Von der ist freilich nichts mehr zu spüren, wenn der Brite Ashley Haynes für „Die härtesten Jobs der Welt“ im Ausbildungscamp kolumbianischer Drogenfahnder landet: „Der Kommandant hatte sich ein Ziel gesetzt: Er wollte mir beweisen, dass ich ein submaskulines Wesen bin.“ Ashley Haynes aber, das dürfte DMAX-Zuschauer beruhigen, hatte sich „innerhalb weniger Tage in eine Tötungsmaschine verwandelt“. Von der Couch in den kolumbianischen Drogenkrieg ist es kein weiter Weg. Ein Draufgänger steckt in uns allen.

Wollte man DMAX als Avantgarde der deutschen Fernsehlandschaft lesen, dann bezüglich des Umgangs mit und der Simulation ihrer digitalen Medienkonkurrenz. Das Internet ist auf DMAX allgegenwärtig. Zum einen, weil das Netz als alltägliche, selbstverständliche Kulturtechnik begriffen wird. „Der Checker“ etwa – ein junger Mann, der für andere junge Menschen den perfekten Gebrauchtwagen findet – sucht seine Mobile natürlich im Internet. Und schickt danach penetrant viele Handyfotos durch die Gegend. „MMS-Botschaften“, wie Tina, die mit der kaputten Schulter, sekundiert.
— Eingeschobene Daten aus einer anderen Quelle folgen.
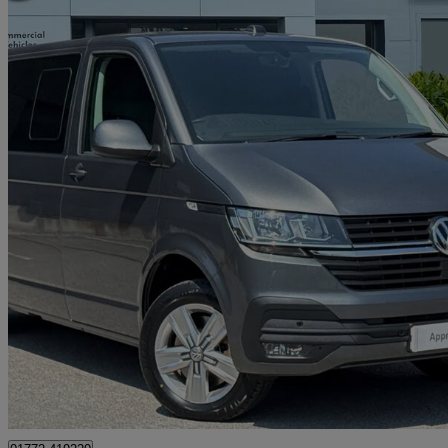
2023 Volkswagen Transporter
2.0 Tdi 150 Highline Kombi Van
38,321 miles
£27,991 +VAT
Good De
Approved used
Preston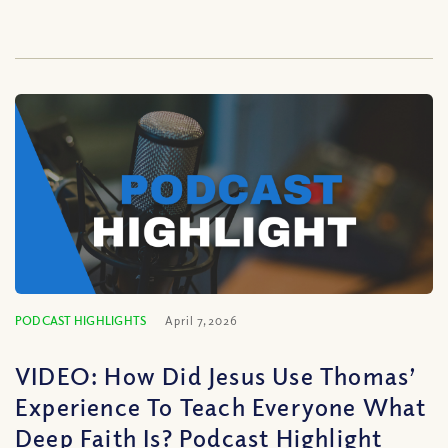
PODCAST HIGHLIGHTS
April 7, 2026
VIDEO: How Did Jesus Use Thomas’
Experience To Teach Everyone What
Deep Faith Is? Podcast Highlight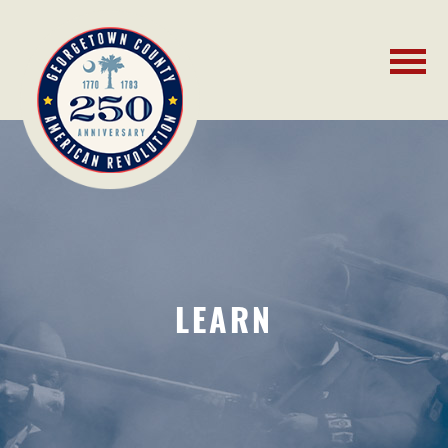
LEARN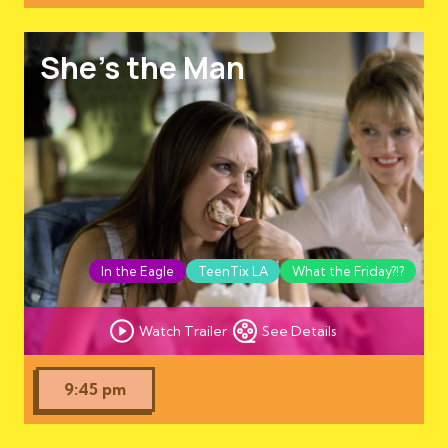
She's the Man
In the Eagle
TeenTix LA
What the Friday?!?
Watch Trailer
See Details
9:45 pm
Schon bei „Pimp my Ride“ – einer Show, von der der Sender viel gelernt hat – wurde ja immer die neueste digitale Technik in den gepimpten Wagen verbaut.

Vor allem aber funktionieren viele DMAX-Beiträge frappant wie ein YouTube-Clip: Auf kurze, nicht unbedingt von Absolventen einer Filmhochschule eingefangene Sinneinheiten folgt die Pointe, der Crash, das Schulterklopfen. DMAX bietet vollendetes Hop-on-Hopp-off-Fernsehen, gemacht auch für die Werbepausen auf den Nachbarkanälen. Und gemacht für die Kurzatmigkeit einer sich wandelnden Mediennutzung. Das Medium von DMAX ist der Clip – weswegen auch die Spannungsbögen in den größeren Reportagen, vorzugsweise über Autorennen oder Tätowierstudios, immer nur wenige Einstellungen überbrücken. DMAX kennt offensichtlich sein Publikum. Alle anderen werden DMAX kennenlernen. Denn wahrscheinlich sieht Fernsehen in Zukunft immer öfter so aus.